| DOCUMENT SECTION |
>>>>>

For ASA terminated PES macroscopic homogeneous and storage stable dispersions could be obtained down to w ∼ 0.3. Apart from peculiarities reflecting an impact of the nature of the alkenyl side group all PES–BA 3c–3g show ordering somewhere within the parameter space defined by temperature (0–80 °C) and composition (0.3 < w ≤ 0.6) according to SAXS reflections (listed, Table S2†) and birefringence textures. Except for 3g these peaks shift to lower q values with decreasing concentration indicating larger distances or objects. Besides these reflections humps appear which will be discussed below.

Thus PES–BA 3c (C8 chains) at w = 0.33 shows increased ordering upon cooling from 20 °C to 5 °C where the hump transforms into a sharp peak (Fig. 4b) while the Schlieren-like birefringence, typical for nematic ordering, becomes more intense (Fig. 3c). Both vanish at higher temperatures, shown for SAXS at 70 °C. A similar, less pronounced temperature dependence was found with PES–BA 3f (tetrapropenyl C12) at w = 0.49 where the hump only appears upon cooling. With increasing concentration 3f forms batonnets as was shown with PLM in a contact preparation (Fig. 3d).

The isomeric 3e (branched C12 chains) does not show any birefringence between 0.34 ≤ w ≤ 0.47 below 50 °C. This might be due to homogeneous alignment as SAXS displays both types of reflections. Above 50 °C birefringence without texture of an ordered isotropic, e.g. bicontinuous, phase appears. At lower concentration (w = 0.31, not shown) this was found within huge isolated domains of a non-birefringent liquid.

Increasing both the length and the non-uniformity of the aliphatic chains in 3g (branched C16 and C18 chains) leads to aqueous compositions (w = 0.5–0.6) that show anisotropy in SAXS (Fig 5b). The birefringence texture of shear banded oily streaks persists up to 50 °C and is evocative of a lamellar phase (Fig. 5a). However the correlation length is rather limited regarding missing harmonics.

Fig. 5 (a) Birefringence of 3g (w = 0.5) at 40 °C (scale bar 200 μm) and (b) 2D SAXS pattern of the same phase at 20 °C, showing an oriented mesophase with respect to the peak positions at q = 0.46 nm⁻¹.

<<<<<

| EXTRACTED MATERIAL |
>>>>>

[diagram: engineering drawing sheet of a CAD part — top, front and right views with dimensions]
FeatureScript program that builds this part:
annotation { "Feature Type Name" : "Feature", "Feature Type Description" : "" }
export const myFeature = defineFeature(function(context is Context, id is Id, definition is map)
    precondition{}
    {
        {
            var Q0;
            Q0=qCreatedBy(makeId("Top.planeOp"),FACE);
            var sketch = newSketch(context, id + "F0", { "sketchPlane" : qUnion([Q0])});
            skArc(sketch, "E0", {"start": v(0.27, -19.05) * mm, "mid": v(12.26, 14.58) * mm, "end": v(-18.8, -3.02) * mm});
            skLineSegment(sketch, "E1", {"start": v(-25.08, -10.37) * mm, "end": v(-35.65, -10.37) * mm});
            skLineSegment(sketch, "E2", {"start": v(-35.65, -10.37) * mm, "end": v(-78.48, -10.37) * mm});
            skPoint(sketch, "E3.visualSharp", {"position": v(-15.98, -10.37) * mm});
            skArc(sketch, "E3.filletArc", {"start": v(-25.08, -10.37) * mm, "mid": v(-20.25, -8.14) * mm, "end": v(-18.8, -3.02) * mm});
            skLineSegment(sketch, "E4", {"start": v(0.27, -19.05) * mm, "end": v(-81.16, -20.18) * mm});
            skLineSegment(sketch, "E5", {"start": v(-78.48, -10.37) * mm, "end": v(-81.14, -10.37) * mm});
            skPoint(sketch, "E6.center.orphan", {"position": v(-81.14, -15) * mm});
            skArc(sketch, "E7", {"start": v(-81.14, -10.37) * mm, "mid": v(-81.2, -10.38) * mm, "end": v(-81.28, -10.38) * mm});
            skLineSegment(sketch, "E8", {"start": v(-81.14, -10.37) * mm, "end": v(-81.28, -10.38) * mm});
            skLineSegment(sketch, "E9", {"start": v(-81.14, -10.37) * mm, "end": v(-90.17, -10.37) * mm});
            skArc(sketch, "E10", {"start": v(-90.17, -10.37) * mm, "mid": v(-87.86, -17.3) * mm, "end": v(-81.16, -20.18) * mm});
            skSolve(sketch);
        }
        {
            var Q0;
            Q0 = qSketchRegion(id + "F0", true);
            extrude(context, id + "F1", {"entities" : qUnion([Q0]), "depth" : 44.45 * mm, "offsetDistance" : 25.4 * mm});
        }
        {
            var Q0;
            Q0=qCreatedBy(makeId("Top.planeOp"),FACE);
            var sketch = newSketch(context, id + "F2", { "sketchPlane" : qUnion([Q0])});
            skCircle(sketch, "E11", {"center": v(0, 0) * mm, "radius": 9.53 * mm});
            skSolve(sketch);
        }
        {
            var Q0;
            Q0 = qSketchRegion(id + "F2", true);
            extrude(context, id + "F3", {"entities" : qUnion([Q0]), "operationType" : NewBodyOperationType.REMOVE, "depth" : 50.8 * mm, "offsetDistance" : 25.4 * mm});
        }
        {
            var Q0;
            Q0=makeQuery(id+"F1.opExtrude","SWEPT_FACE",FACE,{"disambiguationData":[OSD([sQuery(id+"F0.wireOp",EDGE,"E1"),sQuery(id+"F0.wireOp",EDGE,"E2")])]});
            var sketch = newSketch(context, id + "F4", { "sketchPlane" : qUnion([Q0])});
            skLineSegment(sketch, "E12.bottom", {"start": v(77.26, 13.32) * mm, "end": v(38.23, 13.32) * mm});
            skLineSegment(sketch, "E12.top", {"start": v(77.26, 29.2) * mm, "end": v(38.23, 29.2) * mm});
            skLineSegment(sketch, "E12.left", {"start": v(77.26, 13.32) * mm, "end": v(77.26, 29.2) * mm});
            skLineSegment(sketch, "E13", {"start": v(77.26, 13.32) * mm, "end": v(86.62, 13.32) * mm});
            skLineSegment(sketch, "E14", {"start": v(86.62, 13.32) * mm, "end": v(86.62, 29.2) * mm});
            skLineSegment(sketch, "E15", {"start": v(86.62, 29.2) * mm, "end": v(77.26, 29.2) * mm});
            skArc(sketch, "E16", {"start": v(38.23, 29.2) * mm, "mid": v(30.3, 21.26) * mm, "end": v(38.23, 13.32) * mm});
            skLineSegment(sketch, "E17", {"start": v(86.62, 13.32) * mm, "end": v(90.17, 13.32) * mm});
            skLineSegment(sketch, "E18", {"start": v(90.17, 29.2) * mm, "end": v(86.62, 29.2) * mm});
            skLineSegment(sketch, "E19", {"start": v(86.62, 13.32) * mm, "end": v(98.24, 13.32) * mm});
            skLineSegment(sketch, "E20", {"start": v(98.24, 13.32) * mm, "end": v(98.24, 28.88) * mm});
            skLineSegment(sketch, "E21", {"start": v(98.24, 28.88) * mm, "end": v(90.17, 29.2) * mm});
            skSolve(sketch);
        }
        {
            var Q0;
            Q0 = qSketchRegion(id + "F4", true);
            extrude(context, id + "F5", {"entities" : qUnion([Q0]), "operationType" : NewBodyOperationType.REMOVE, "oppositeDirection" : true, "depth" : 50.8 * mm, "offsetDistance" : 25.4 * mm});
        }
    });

<<<<<
>>>>>

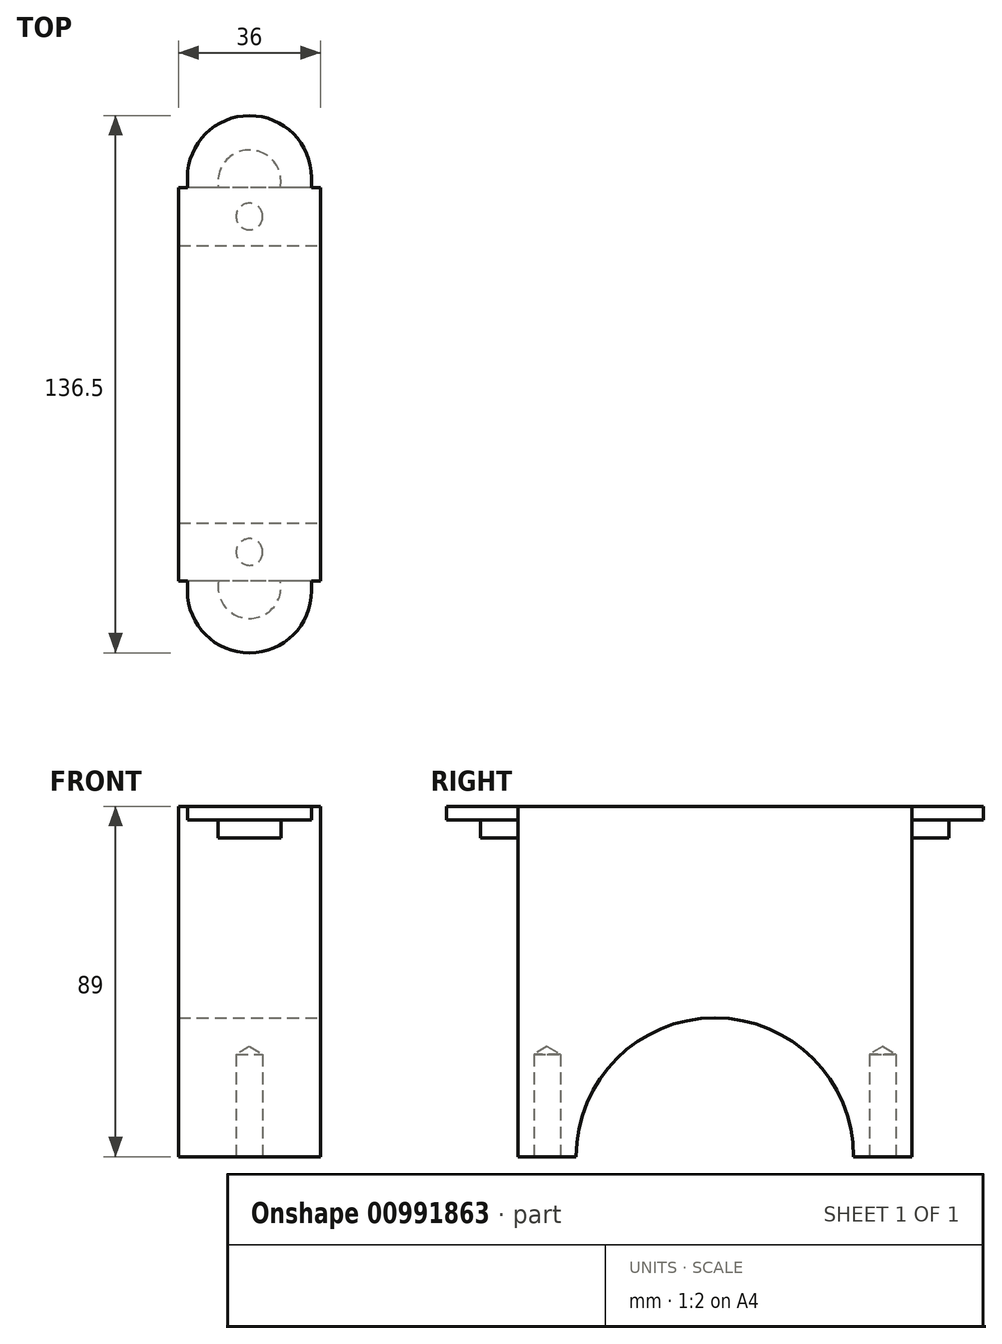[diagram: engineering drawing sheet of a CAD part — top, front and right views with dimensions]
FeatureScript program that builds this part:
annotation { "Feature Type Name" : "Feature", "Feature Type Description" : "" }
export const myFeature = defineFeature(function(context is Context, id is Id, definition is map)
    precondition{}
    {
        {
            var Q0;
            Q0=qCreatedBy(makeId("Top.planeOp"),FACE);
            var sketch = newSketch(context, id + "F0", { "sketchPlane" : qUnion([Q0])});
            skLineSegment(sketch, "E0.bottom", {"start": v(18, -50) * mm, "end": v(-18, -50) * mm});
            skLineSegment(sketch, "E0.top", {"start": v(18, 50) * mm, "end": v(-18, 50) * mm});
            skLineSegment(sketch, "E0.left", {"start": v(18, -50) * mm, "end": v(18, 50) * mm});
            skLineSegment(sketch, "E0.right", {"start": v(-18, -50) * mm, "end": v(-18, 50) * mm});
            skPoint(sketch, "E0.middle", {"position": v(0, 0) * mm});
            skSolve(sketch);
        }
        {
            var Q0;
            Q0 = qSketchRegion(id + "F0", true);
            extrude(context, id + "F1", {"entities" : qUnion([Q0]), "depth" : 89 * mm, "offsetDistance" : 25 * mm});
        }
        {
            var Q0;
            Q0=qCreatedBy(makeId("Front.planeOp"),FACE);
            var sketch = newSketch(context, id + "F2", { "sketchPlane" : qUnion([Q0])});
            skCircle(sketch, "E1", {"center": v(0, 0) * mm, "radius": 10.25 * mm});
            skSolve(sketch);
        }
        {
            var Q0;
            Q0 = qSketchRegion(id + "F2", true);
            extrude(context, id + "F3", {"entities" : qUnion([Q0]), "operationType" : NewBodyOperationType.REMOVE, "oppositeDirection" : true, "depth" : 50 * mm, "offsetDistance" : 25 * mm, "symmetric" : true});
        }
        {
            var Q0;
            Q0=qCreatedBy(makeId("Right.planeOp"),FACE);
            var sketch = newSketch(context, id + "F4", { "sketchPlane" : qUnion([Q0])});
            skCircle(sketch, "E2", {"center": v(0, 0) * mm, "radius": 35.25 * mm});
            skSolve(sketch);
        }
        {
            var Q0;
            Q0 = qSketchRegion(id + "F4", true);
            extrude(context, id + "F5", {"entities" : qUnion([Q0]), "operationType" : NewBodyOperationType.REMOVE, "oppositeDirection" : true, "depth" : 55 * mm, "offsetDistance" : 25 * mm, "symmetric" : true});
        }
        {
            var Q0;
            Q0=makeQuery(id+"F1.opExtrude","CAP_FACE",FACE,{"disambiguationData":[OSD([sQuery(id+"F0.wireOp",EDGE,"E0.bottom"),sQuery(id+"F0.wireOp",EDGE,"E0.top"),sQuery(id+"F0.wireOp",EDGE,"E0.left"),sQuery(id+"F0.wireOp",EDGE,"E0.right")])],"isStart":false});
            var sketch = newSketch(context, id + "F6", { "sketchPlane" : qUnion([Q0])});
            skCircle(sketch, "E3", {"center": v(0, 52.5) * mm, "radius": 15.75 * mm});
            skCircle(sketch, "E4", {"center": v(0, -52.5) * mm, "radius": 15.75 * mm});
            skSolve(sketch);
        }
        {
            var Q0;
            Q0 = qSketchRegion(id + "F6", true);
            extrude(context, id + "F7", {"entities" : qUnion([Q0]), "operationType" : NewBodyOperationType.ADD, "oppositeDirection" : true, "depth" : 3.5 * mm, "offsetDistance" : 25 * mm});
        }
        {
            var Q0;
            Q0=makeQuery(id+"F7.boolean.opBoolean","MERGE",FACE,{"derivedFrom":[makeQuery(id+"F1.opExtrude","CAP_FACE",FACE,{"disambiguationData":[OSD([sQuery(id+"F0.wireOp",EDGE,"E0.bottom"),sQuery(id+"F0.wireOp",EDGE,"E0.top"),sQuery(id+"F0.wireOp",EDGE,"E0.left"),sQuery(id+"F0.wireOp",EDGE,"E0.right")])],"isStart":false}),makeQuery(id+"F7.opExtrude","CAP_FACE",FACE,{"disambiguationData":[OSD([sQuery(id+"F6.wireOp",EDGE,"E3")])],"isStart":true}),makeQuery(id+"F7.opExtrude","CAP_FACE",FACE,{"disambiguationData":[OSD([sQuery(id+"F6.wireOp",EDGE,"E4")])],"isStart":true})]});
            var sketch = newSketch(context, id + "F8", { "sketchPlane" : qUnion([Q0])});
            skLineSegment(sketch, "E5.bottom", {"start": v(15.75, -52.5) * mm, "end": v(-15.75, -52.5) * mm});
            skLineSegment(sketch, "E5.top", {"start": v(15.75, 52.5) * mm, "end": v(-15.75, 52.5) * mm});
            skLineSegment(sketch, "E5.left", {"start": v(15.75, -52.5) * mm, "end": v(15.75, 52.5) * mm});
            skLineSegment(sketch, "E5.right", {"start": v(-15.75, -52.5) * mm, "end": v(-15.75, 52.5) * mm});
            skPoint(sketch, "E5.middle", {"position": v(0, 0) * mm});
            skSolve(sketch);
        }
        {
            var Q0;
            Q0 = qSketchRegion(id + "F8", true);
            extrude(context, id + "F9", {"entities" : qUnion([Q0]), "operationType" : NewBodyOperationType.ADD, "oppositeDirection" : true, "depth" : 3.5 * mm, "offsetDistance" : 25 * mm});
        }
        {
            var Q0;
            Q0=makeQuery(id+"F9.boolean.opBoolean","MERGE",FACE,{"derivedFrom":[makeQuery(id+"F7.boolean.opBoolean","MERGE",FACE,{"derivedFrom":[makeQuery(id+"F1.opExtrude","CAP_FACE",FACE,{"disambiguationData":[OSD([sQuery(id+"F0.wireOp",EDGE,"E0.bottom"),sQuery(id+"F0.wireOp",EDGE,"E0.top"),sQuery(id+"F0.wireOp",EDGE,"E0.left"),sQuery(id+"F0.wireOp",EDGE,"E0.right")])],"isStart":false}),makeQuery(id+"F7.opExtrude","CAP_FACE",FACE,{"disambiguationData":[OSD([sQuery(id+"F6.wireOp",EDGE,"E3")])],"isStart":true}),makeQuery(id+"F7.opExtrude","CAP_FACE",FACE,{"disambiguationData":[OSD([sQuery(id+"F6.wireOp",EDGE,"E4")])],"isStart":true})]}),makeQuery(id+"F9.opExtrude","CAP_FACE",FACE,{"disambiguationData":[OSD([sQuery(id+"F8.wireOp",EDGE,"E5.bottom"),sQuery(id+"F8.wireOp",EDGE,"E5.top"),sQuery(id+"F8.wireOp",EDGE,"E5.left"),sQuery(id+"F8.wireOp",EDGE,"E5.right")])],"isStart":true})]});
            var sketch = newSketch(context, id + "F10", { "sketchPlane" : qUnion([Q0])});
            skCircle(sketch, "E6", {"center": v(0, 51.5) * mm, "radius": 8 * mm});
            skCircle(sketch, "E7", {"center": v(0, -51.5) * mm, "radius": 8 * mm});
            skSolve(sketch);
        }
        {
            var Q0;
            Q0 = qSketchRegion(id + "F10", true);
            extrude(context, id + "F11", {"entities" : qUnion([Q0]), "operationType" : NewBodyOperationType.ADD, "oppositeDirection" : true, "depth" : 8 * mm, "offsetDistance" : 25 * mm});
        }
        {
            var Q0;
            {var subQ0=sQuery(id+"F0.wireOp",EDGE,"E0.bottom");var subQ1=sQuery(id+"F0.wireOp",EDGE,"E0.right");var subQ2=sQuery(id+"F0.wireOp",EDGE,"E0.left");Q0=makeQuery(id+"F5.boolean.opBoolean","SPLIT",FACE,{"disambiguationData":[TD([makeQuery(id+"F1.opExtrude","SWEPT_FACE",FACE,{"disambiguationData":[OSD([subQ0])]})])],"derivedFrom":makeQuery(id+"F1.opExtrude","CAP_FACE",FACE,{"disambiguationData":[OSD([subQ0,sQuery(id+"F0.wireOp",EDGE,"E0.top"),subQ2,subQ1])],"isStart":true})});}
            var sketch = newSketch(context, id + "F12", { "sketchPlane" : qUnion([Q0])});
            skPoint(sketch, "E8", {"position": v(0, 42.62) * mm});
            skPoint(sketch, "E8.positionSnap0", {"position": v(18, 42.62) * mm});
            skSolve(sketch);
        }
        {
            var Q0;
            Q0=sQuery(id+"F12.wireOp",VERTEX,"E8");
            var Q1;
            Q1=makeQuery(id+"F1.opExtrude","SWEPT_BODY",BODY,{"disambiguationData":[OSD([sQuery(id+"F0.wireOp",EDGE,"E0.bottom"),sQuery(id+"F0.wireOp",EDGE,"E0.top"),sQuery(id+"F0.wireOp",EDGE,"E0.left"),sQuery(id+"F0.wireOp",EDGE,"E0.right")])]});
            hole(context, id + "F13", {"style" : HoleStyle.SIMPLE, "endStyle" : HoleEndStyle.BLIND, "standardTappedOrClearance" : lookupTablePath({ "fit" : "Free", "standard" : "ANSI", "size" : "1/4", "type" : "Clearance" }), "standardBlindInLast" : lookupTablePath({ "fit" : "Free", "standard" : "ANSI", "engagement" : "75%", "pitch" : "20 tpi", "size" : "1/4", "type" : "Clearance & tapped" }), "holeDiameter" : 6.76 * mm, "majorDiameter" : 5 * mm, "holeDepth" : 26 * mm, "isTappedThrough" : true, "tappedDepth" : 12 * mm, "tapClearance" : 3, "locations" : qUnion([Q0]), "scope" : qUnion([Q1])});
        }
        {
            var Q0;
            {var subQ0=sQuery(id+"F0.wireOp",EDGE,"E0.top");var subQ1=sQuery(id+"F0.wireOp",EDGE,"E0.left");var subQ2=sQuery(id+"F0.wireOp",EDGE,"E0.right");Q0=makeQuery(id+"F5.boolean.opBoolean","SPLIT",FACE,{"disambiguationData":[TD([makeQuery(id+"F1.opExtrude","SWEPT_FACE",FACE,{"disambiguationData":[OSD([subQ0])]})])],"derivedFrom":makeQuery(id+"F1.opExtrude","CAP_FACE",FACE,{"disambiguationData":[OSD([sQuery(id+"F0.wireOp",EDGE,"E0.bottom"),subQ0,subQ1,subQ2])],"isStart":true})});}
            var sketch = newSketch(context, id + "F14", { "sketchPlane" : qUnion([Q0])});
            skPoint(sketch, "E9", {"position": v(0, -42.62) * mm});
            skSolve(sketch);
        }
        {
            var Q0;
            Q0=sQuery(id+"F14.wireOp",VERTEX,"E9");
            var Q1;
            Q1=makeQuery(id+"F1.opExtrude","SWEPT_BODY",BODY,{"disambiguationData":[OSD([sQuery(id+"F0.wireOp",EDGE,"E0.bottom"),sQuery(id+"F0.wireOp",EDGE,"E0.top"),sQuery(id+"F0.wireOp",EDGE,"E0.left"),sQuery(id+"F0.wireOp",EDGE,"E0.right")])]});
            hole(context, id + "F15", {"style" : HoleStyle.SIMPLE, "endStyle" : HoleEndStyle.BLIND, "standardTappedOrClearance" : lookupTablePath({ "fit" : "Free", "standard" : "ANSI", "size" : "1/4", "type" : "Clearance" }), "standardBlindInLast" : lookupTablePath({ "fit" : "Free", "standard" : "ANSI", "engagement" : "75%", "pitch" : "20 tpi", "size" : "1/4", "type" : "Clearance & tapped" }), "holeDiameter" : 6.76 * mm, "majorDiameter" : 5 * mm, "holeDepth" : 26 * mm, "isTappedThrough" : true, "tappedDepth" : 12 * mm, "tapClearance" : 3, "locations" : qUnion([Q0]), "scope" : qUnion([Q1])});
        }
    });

<<<<<

| EXERCISE INSTRUCTIONS |
Reproduce the part of the PES–BA dispersion passage that opens with the words containing "The isomeric 3e" and closes with "regarding missing harmonics.". Work from the passage on PES–BA dispersions alone, not from the entries.

| ANSWER IN FULL |
The isomeric 3e (branched C12 chains) does not show any birefringence between 0.34 ≤ w ≤ 0.47 below 50 °C. This might be due to homogeneous alignment as SAXS displays both types of reflections. Above 50 °C birefringence without texture of an ordered isotropic, e.g. bicontinuous, phase appears. At lower concentration (w = 0.31, not shown) this was found within huge isolated domains of a non-birefringent liquid.

Increasing both the length and the non-uniformity of the aliphatic chains in 3g (branched C16 and C18 chains) leads to aqueous compositions (w = 0.5–0.6) that show anisotropy in SAXS (Fig 5b). The birefringence texture of shear banded oily streaks persists up to 50 °C and is evocative of a lamellar phase (Fig. 5a). However the correlation length is rather limited regarding missing harmonics.